William H. Dodge received his Bachelor of Science degree from Syracuse University
in 1949 and his M.A. from Washington State University in 1951. After his Master's
degree he spent two years as Highway Economist for the North Dakota State Highway
Department. And then in 1953 he entered the Ph.D. program at the University
of Wisconsin.
His mentors at Wisconsin were Lionel Thatcher and Martin Glaeser two Professors
of economics and commerce specializing in regulated industries. Both of these
professors had been greatly influenced by Professor John R. Commons the noted
Wisconsin institutional economist. They were concerned with bringing the expertise
of the University to bear upon practical issues.
Bill Dodge continued that tradition embedded in the Wisconsin Idea, devoting
his knowledge and energies to help the city of Madison, the State of Wisconsin,
the Nation and underdeveloped countries with important transportation issues.
His primary focus throughout his career was transportation policy.
His first academic post, in 1957, was Assistant Professor of Business Administration
at the University of California-Berkeley and Research Economist in the Institute
of Transportation and Traffic Engineering. He returned to Wisconsin in 1959
as a tenured Associate Professor where he concentrated on transportation economics.
He restructured, refocused and modernized the curriculum in transportation which
had, up until that time, separately dealt with railway, motor carrier and air
transportation. His new curriculum of transportation economics, carrier management,
logistics, transport in economic development and transportation policy was adopted
several years later by other schools with transportation programs.
He was promoted to Professor of Business in 1964 and served in that position until his retirement in 1990 when he was named Professor Emeritus.
In the mid 1960s Bill began to combine two of his interests: transportation
policy and transportation in economic development. In 1965 he went to Sierra
Leone as a transportation economist with Battelle Memorial Institute to help
with highway feasibility studies. He continued this combined interest in development
and policy in 1968 when he taught (with Professor Warren Bilkey) an interdepartmental
seminar on the Impact of Transportation on the Economic and Social Development
of Central America. The seminar had students from business, sociology, political
science and law. It met for the spring semester at the University and then moved
to Costa Rica where extensive field work based on the Madison seminar was done.
Bill's two experiences, in Sierra Leone and Cost Rica whetted his appetite
for more. From 1971 until 1973 he served as Advisor to the Ministry of Transportation
and Communications of the government of Ethiopia.
The Ethiopia experience brought out the best in Bill. He had a great sense
of accomplishment from his Ethiopian experience. Most importantly it satisfied
his ingrained sense of public and social concern. He worked on something that
really mattered to him. Shortly before he retired he spent six weeks in Kenya
working on the role of transportation infrastructure for the Market Development
Program of the United States Agency for International Development.

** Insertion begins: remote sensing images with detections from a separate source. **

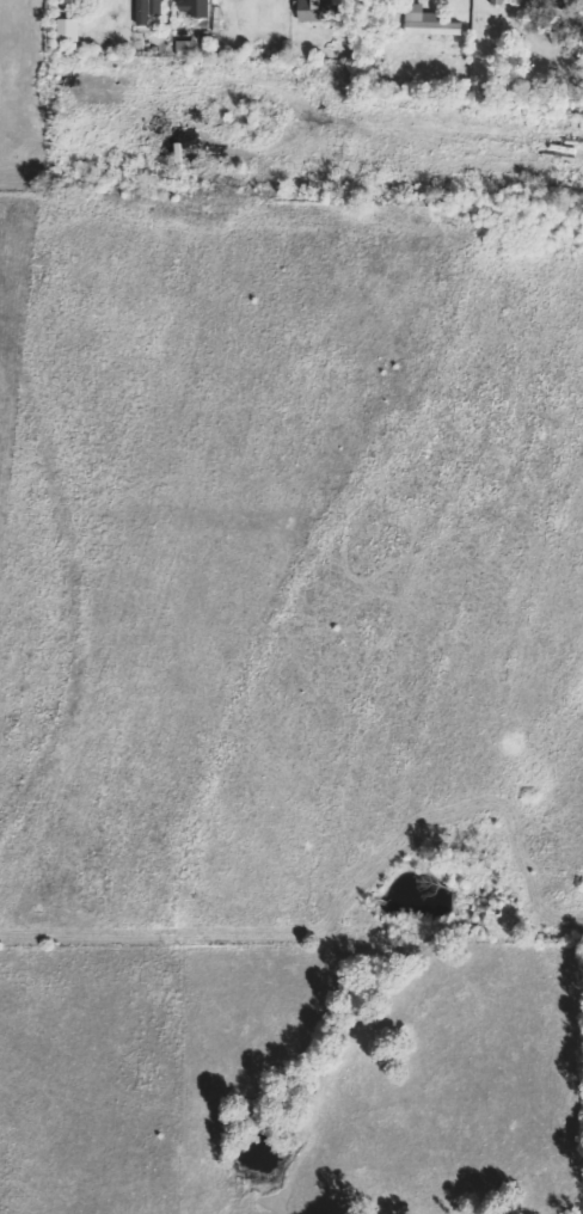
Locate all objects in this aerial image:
building: (497, 2)
building: (192, 7)
building: (146, 10)
building: (312, 11)
building: (427, 22)
building: (68, 29)
building: (186, 47)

Bill found time in his career not only to help those in far away places but
his fellow citizens at the national, state and local levels. Bill enjoyed the
work he did with the City of Madison over a three year period starting in 1967..
In October of that year he assisted Law Professor Nathan Feinsinger in mediating
the bus strike in Madison.
When the strike ended Bill was named Chair of the Ad Hoc Bus Study Committee
set up by, and reporting to, the Madison City Council. He helped negotiate the
purchase of the bus company and later was the President of the City of Madison
Bus Utility Commission from July of 1968 to July of 1969.
In 1970 he was given the Page One award by the Madison Newspaper
Guild for his service during the bus strike and subsequent activity leading
to the city purchase of the bus company.
The work with the Madison bus issue also inspired the monograph. Elements of
Publicness in Urban Transit in which Bill and his co-author Professor Don Harmatuck
used Census data and Madison referenda voting patterns to infer the extent to
which the potential benefits from urban transit would be unrealized if run as
a private enterprise.
With the State of Wisconsin he investigated the influence of the highway system
on its economy as well as being a consultant to the Wisconsin Department of
Revenue regarding the tax base for interstate trucking companies.
Surely Bill's intellectual mentors, Professors Thatcher and Glaeser, and even
their mentor Professor Commons, would be proud of his faithful application of
the Wisconsin Idea of bringing the expertise of University faculty to bear on
problems in the community, the state and beyond.
Bill's academic contributions in transport economics were significant and wide
ranging. He was a critic of wasteful and unnecessary regulations. Rather than
calling for wholesale deregulation, when it was common to do so, Bill looked
for changes in regulations and the way regulation was practiced that would eliminate
inefficiencies in the least disruptive way.
Bill's academic peers recognized his contributions and in 1975 he was named
the chair of the Transportation and Public Utilities Group (TPUG) of the American
Economic Association.
Four times during the 1960s Bill submitted scholarly papers to the annual essay contest sponsored by the Association of Interstate Commerce Practioners. Each paper was devoted to transportation policy. Each paper won second prize in the contest. Bill shrugged off his success by using an analogy from baseball: "I batted a thousand, but my slugging average was only 500."
Bill was a valued colleague and friend for 43 years.